Intermittent hypoxia ameliorates myocardial endoplasmic reticulum stress in infarcted mice via the p300/CBP-associated factor (PCAF) pathway

Abstract

Abstract Myocardial infarction (MI) is a common and frequent cardiovascular disease and its treatment is a major challenge in cardiovascular healthcare. Studies have demonstrated that intermittent hypoxia (IH) has therapeutic protective effects. Endoplasmic reticulum stress (ERS) and P300/CBP-associated factor (PCAF) are closely related to post-MI pathology. However, the effect of IH on ERS after infarction and the involvement of PCAF are unknown.

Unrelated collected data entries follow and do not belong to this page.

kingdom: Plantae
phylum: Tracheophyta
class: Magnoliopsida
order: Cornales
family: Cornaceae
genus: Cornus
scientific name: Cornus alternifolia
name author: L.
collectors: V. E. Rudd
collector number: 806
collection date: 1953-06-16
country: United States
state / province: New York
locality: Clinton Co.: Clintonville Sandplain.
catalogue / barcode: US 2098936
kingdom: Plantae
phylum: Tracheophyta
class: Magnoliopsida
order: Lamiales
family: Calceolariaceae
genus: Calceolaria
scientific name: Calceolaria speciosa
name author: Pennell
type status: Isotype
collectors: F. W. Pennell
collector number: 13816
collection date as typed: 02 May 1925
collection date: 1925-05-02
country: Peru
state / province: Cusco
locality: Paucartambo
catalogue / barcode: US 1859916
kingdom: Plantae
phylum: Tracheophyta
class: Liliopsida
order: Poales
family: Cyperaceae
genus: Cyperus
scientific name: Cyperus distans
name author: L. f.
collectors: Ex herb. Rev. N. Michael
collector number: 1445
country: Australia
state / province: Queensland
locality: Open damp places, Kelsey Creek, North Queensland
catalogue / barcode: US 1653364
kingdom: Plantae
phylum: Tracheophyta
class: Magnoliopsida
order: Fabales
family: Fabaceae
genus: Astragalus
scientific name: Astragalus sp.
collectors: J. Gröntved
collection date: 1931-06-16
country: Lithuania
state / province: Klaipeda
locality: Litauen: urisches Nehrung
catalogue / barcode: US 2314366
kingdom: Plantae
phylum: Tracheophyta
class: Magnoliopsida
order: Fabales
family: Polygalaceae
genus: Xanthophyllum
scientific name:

First, 4 weeks of IH intervention was followed by observation of changes in left ventricular ejection fraction (LVEF) and shortening fraction (LVFS), levels of ERS-related proteins, and PCAF expression in the mice heart. Compared to the MI group, there was a significant increase in LVEF and LVFS, a significant decrease in myocardial fibrosis index, and a significant decrease in myocardial PCAF expression was significantly reduced, and ATF6, p-IRE1/IRE1, and CHOP expression was reduced in MI-IH group. Next, Mice were randomly classified into four groups, and the medication group was injected with embelin (PCAF inhibitor) (10mg/kg/d, i.p.). 4 weeks of intervention was followed by the same observations as in part I. Four weeks after intervention, LVEF and LVFS were elevated and myocardial fibrosis index was increased in the MI-IH-EMB group compared with the MI-EMB group; ATF6, p-IRE1/IRE1, and CHOP were decreased; the differences in LVEF, LVFS, myocardial fibrosis, and ERS-associated protein expression were not statistically significant between the MI-EMB group and MI-IH. Our findings suggested that IH inhibits ERS by down-regulating PCAF proteins, thereby exerting a protective effect on the heart.